Figure 1 Molecular pathways involved in anti-steatotic effect of adiponectin. The interaction between adiponectin receptor and APPL1 causes activation of AMPK. AMPK inhibits ACC by phosphorylation. Inhibition of ACC increases fatty acid oxidation by blocking the production of malonyl-CoA, the allosteric inhibitor of carnitine palmitoyl transferase 1. AMPK downregulates the expression of SREBP1c, a transcription factor that regulates different genes involved in lipid synthesis. Finally, APPL1 stimulates PPAR-α, another transcriptional factor controlling genes involved in fat oxidation. APPL1: Phosphotyrosine interaction, PH domain and leucine zipper containing 1; AMPK: AMP-activated protein kinase; ACC: Acetyl-CoA carboxylase; SREBP1: Sterol regulatory element-binding protein 1; PPAR-α: Peroxisome proliferator-activated receptor alpha; CPT-1: Carnitine palmitoyl transferase 1; ACOX: Acyl-CoA oxidase; LCAS: Long chain acyl-CoA synthetase.

Figure 2 Liver steatosis induced by down-regulation of adiponectin and its receptor in chronic hepatitis C virus infection. HCV core protein associated with the mitochondria leads to increased ROS that activates NF-κB. As a consequence of NF-κB activation, expression of a variety of cytokines is increased, including TNF-α, IL-6 and INF-γ. TNF-α modulates adipocytes and induces reduction in the production of adiponectin and its receptor.
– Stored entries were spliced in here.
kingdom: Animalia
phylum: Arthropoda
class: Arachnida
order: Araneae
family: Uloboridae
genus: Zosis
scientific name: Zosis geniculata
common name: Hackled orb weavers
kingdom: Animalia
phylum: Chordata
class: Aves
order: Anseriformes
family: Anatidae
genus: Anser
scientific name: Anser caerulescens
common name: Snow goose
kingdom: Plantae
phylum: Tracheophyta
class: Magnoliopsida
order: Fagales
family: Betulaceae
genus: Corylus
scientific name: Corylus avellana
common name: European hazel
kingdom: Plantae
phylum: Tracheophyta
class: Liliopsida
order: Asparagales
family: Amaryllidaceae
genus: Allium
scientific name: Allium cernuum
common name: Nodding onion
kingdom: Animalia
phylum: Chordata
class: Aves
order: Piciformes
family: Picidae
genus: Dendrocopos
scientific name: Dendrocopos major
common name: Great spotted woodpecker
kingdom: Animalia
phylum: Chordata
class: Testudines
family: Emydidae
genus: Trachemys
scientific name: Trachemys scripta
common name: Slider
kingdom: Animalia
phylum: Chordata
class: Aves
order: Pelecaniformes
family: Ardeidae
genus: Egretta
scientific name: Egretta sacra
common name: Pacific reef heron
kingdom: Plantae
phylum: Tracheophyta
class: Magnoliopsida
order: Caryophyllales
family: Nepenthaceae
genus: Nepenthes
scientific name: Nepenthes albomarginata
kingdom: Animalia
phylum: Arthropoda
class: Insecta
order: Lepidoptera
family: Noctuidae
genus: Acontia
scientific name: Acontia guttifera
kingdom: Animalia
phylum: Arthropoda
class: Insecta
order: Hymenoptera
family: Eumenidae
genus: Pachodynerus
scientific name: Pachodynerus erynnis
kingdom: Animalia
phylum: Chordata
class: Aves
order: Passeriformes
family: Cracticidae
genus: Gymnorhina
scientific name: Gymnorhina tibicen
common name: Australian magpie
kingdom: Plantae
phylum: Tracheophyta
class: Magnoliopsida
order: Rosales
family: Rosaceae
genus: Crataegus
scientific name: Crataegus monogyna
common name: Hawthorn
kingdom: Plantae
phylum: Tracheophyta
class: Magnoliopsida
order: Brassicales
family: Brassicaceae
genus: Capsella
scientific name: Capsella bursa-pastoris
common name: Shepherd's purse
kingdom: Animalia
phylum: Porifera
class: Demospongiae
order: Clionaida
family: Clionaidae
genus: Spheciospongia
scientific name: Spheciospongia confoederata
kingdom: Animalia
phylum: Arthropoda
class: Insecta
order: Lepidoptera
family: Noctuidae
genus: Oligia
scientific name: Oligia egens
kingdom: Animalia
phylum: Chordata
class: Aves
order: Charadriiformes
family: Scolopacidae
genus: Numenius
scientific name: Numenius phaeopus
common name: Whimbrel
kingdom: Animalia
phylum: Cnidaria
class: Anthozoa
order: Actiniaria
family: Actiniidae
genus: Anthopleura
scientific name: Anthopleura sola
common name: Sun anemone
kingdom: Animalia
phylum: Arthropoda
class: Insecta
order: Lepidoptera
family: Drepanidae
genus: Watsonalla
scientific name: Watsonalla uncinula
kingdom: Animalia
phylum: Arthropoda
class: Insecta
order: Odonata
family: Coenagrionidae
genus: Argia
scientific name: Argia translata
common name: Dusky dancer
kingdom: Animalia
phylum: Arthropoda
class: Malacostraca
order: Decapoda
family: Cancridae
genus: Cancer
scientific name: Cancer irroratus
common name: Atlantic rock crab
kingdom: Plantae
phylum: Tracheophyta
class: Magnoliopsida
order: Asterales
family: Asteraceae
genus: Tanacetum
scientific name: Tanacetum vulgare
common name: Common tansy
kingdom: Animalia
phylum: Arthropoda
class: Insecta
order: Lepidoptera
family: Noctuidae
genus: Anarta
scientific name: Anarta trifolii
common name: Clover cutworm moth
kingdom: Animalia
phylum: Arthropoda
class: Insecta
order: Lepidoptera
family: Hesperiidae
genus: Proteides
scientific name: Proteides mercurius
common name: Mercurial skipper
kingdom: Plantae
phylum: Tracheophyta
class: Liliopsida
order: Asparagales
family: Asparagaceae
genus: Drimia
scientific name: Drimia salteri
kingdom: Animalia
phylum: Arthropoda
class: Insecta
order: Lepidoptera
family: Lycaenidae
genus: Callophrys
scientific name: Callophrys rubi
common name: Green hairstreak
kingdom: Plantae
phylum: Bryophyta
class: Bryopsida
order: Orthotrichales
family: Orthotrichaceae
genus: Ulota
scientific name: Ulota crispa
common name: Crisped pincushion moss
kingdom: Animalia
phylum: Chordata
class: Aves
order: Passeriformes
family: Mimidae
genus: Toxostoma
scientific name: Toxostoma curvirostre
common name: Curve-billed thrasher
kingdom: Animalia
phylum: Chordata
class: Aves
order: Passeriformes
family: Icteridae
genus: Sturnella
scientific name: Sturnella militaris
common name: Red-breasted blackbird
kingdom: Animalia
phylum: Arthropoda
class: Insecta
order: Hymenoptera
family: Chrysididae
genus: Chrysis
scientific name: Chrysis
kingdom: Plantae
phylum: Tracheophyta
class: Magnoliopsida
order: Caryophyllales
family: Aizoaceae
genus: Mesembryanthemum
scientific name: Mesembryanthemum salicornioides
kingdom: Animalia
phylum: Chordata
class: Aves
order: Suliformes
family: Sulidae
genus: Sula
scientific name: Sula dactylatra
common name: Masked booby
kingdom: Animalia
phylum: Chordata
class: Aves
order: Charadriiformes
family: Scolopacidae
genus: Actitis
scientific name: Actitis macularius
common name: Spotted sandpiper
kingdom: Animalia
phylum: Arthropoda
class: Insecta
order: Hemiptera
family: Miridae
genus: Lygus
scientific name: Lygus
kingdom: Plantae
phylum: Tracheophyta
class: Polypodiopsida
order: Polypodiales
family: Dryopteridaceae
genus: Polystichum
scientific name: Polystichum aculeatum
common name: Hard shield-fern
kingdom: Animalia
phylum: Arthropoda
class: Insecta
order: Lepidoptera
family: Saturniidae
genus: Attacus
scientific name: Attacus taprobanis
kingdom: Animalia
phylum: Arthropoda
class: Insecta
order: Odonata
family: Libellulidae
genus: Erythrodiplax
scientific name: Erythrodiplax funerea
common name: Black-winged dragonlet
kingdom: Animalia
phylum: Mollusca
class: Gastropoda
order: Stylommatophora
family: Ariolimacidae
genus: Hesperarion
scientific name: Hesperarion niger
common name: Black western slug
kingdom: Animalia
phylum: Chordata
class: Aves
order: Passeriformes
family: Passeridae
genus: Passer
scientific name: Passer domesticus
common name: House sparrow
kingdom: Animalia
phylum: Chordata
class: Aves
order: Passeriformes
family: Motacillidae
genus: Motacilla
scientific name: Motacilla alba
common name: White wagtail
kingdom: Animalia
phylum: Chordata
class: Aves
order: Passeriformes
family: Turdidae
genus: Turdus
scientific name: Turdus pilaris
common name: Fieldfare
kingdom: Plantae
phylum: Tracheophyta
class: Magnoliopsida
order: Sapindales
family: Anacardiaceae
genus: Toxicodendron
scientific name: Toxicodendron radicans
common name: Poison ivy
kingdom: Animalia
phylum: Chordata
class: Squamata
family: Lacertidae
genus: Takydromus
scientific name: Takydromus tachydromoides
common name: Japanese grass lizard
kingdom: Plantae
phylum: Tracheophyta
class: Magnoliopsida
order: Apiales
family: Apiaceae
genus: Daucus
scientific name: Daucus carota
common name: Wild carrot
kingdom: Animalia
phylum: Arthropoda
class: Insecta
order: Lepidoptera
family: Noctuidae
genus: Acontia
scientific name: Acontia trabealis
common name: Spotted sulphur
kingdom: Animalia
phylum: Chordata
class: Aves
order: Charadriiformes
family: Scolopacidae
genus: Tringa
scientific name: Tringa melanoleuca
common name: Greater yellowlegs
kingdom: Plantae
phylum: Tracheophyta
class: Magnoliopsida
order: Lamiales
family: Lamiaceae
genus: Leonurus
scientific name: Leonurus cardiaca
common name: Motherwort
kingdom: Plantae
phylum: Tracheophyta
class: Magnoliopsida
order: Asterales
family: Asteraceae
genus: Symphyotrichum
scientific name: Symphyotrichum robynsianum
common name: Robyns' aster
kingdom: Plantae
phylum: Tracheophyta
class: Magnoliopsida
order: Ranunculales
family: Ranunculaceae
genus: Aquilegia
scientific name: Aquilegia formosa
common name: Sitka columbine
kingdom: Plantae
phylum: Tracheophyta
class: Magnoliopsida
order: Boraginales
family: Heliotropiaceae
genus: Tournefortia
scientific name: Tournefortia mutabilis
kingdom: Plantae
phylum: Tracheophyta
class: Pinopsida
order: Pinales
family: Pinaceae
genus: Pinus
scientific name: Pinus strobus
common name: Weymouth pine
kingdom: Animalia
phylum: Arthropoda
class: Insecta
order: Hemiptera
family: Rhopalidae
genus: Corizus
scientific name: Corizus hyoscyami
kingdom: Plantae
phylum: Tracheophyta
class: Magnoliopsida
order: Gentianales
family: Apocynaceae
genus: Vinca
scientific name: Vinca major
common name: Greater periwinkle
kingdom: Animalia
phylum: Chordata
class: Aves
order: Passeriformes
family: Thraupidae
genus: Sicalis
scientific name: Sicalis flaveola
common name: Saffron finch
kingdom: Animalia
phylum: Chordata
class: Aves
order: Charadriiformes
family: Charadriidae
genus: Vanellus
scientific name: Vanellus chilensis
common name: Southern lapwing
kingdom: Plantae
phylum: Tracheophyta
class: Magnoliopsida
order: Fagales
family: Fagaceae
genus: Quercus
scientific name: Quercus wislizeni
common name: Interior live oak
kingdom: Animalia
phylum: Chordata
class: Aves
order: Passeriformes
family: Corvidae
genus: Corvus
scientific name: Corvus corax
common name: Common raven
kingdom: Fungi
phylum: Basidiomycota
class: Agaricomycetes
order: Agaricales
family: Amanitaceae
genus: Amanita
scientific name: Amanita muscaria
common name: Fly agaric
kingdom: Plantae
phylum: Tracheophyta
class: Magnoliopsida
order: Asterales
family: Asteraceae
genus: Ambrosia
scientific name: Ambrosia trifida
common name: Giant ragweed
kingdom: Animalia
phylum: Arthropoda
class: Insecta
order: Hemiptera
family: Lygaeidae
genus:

Reduced levels of adiponectin induce the increase in the synthesis of free fatty acids and reduce β-oxidation, causing liver steatosis in the HCV chronic infected patients. HCV: Hepatitis C virus; NF-κB: Nuclear factor kappa-light-chain-enhancer of activated B cells; IL: Interleukin; IFN-γ: Interferon-γ; TNF-α: Tumour necrosis factor α; ROS: Reactive oxygen species.